しかし炎は土方によって、弾き返されてしまった。


「おいおい・・・

好みの男性を殺そうとするなよ」


 土方は刀を出した。


「言い忘れてたけど、私の好みは・・・殺しがいのある人のことよ?」


 魔女は笑いながら、土方に飛びかかる

土方はこれを受け止めた。

魔女はナイフで攻める

日本刀vsナイフでは、あきらかに日本刀のほうに軍配が上がりそうだが、相手は魔女だ。

自分の魔力で、ナイフの刃を強化長くしていた。

 1分間に渡る接戦の末・・・


ガッ


 格闘武器が飛んだ。

しかしそれは日本刀、土方は敗れたのだ


「クスッ

あなたを見る限りもっと強そうだったのに、こんな簡単に負けてしまうなんて・・・

所詮ただの兵士ってことだったのね。今すぐ、あの世に連れてってあげるから」


 魔女は、完全に勝利したかのような笑みを浮かべて、ナイフを頸動脈に近づけた。

しかし


ドッ


「?」


 魔女は腹に衝撃を感じたので、下を見る。

なんと小さな魔法陣のような円陣から、89式小銃のストックが彼女の腹に食い込んでいた。

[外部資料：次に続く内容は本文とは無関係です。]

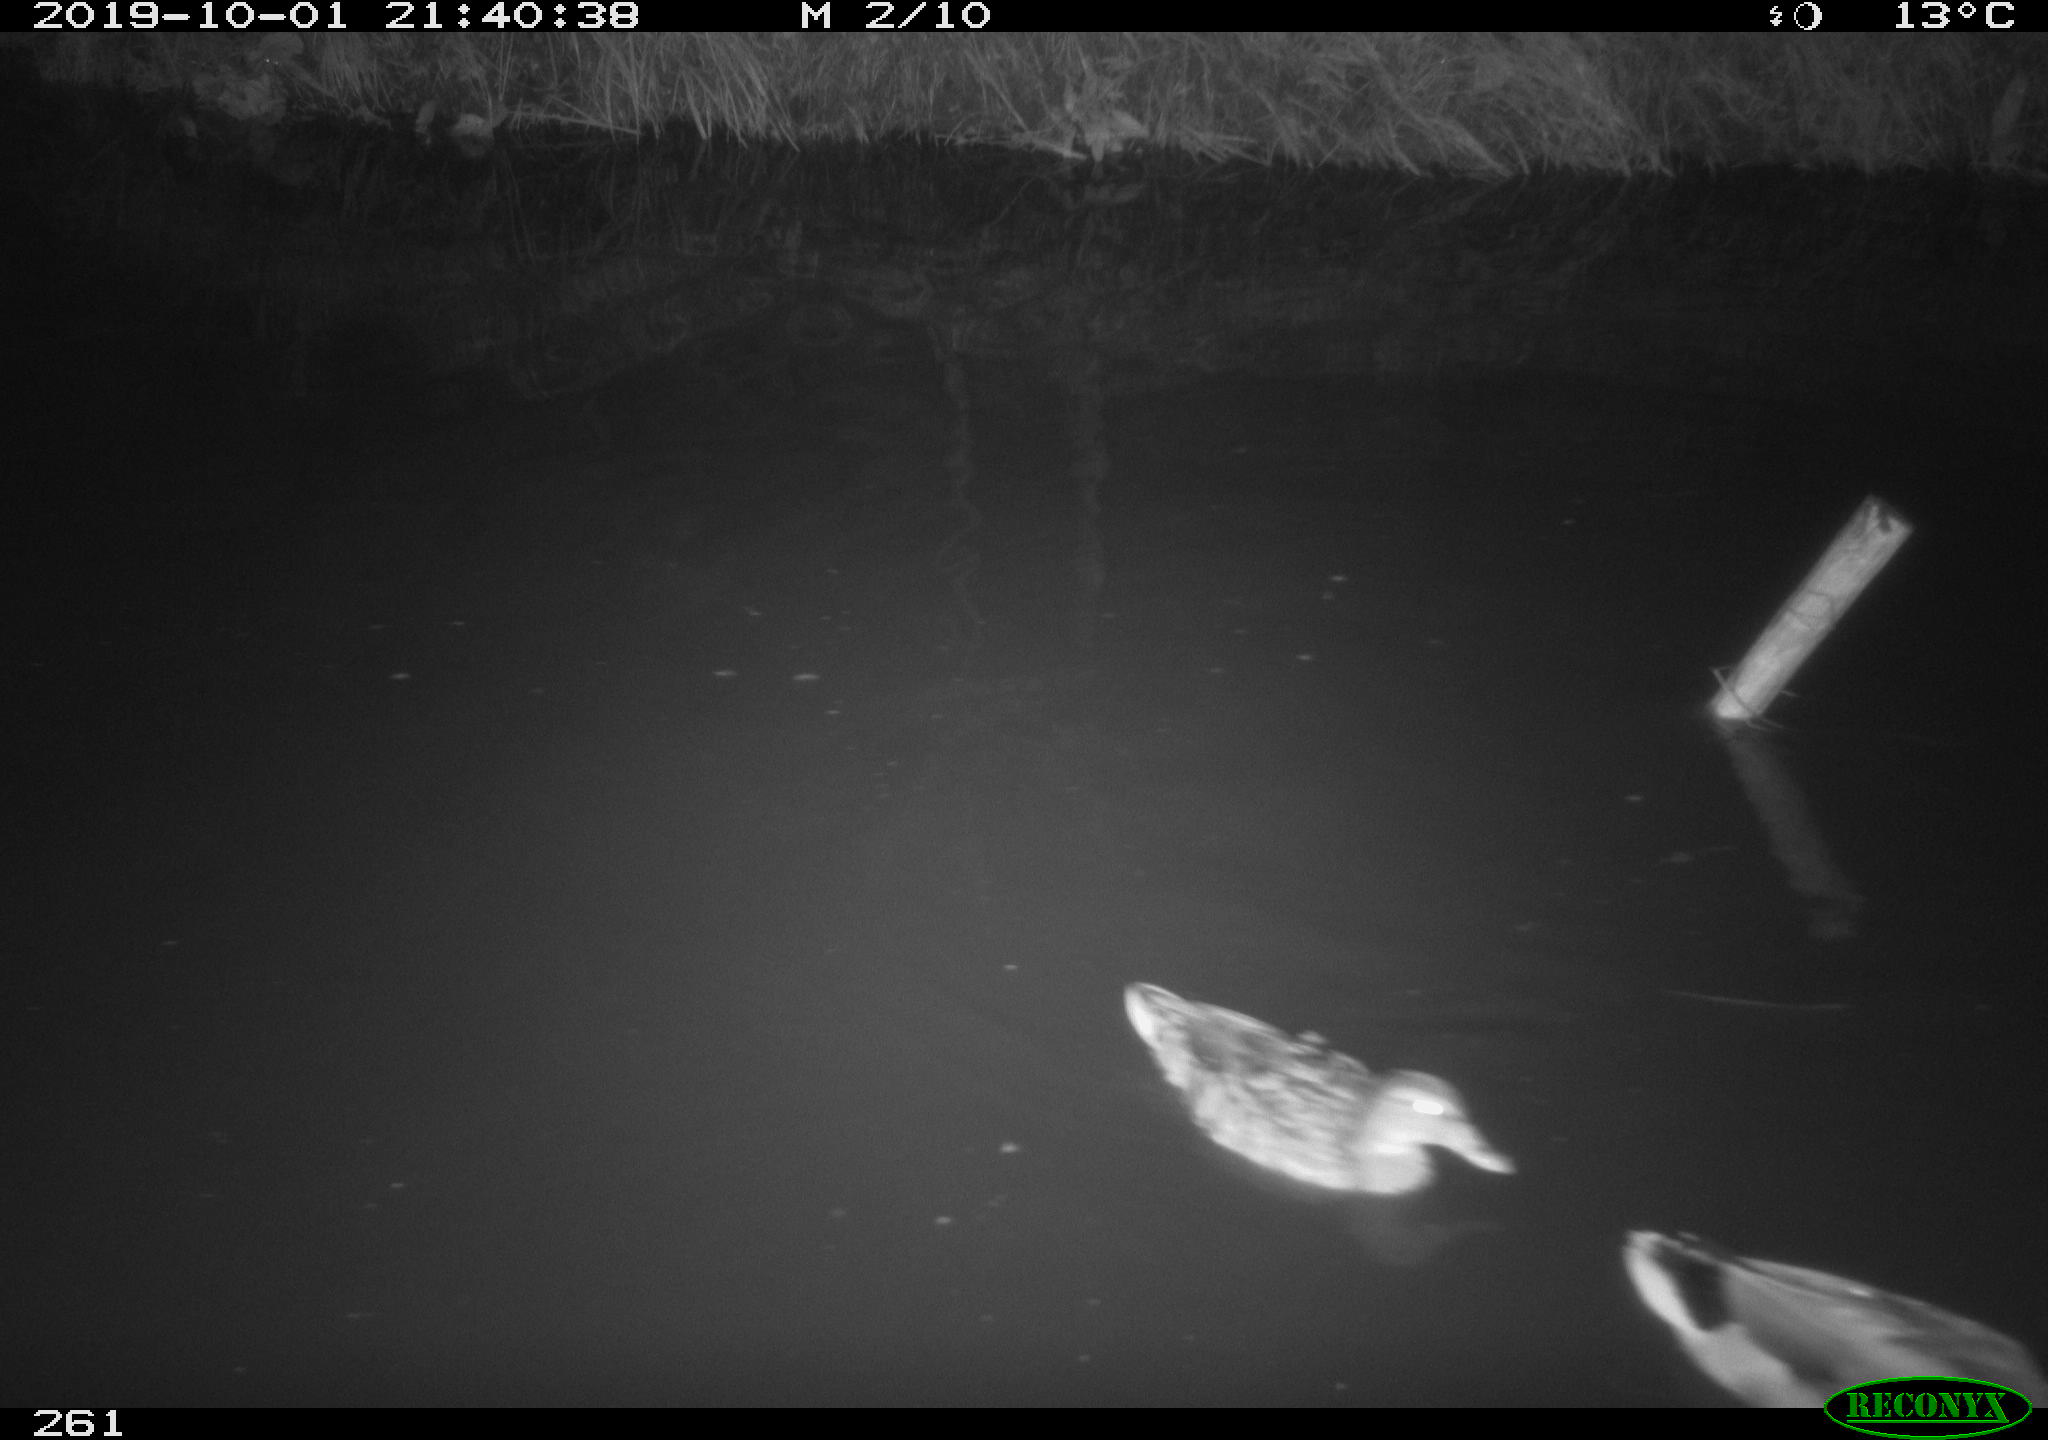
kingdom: Animalia
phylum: Chordata
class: Aves
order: Anseriformes
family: Anatidae
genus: Anas
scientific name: Anas platyrhynchos
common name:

土方は間を与えることなく彼女を吹き飛ばし、ひるんだところを89式小銃で蜂の巣にする。


「どうした・・・

今すぐあの世に連れてってくれるのではなかったのか?」


 土方は彼女を見下ろした。

魔女にとってはこれが屈辱的だったのか、先ほどの狂気の笑みから激しい怒りを感じさせるオーラを放った。暴走だ。

魔法を使うものとして最も気をつけなくてはならないのが、暴走である。


「悪かったね・・・

じゃあ今すぐ本当にあの世送りにしてやるよぉぉぉぉぉぉぉぉぉぉぉぉぉぉぉぉぉぉぉ!!!!」


 魔女はものすごい勢いで円陣を発生させた。

しかしそれはすぐに止まった。

そして、魔女の腹からヤリが突き出ていた。


「怒りからくる暴走は魔術の制御は聞かなくなる上、

隙だらけになる。」


 魔女は絶望に満ちた表情になった。

しかしこの顔を見た土方は、ある光景を思い出してしまった。


 

 嫌!死にたくない!


 ダメだ!どのみちあんたも死ぬ!


 なんで・・・なんでそうなるの!?


 もう、手の施しようもないんだ!それに、このまま放っておけばここ一帯の住民の命まで・・・!

 

 ・・・


 すまん・・・


 そんなぁ・・・まだやること、残ってるのに・・・


 パーーーーーーーーーーーン・・・



 あの時と・・・同じだ

土方が断片的に蘇ってきた記憶に、動揺していると


「・・・ーフ チーフ!」


 いつの間にか絶望で凍りついた顔が、大人びていた。

しかしこの顔の主は、同じ隊員の谷村であり、あの魔女ではなかった。

魔女は既に死体袋の中だった。


「撤退しますよ?

事後処理は2小隊が行うそうですから」


 土方はすぐに冷静な顔に戻り


「ああ・・・悪い

作戦終了!これより我々もHQに撤収する」


 だいぶ西に傾いた日を見た。

そしてなぜか憂鬱になる土方であった。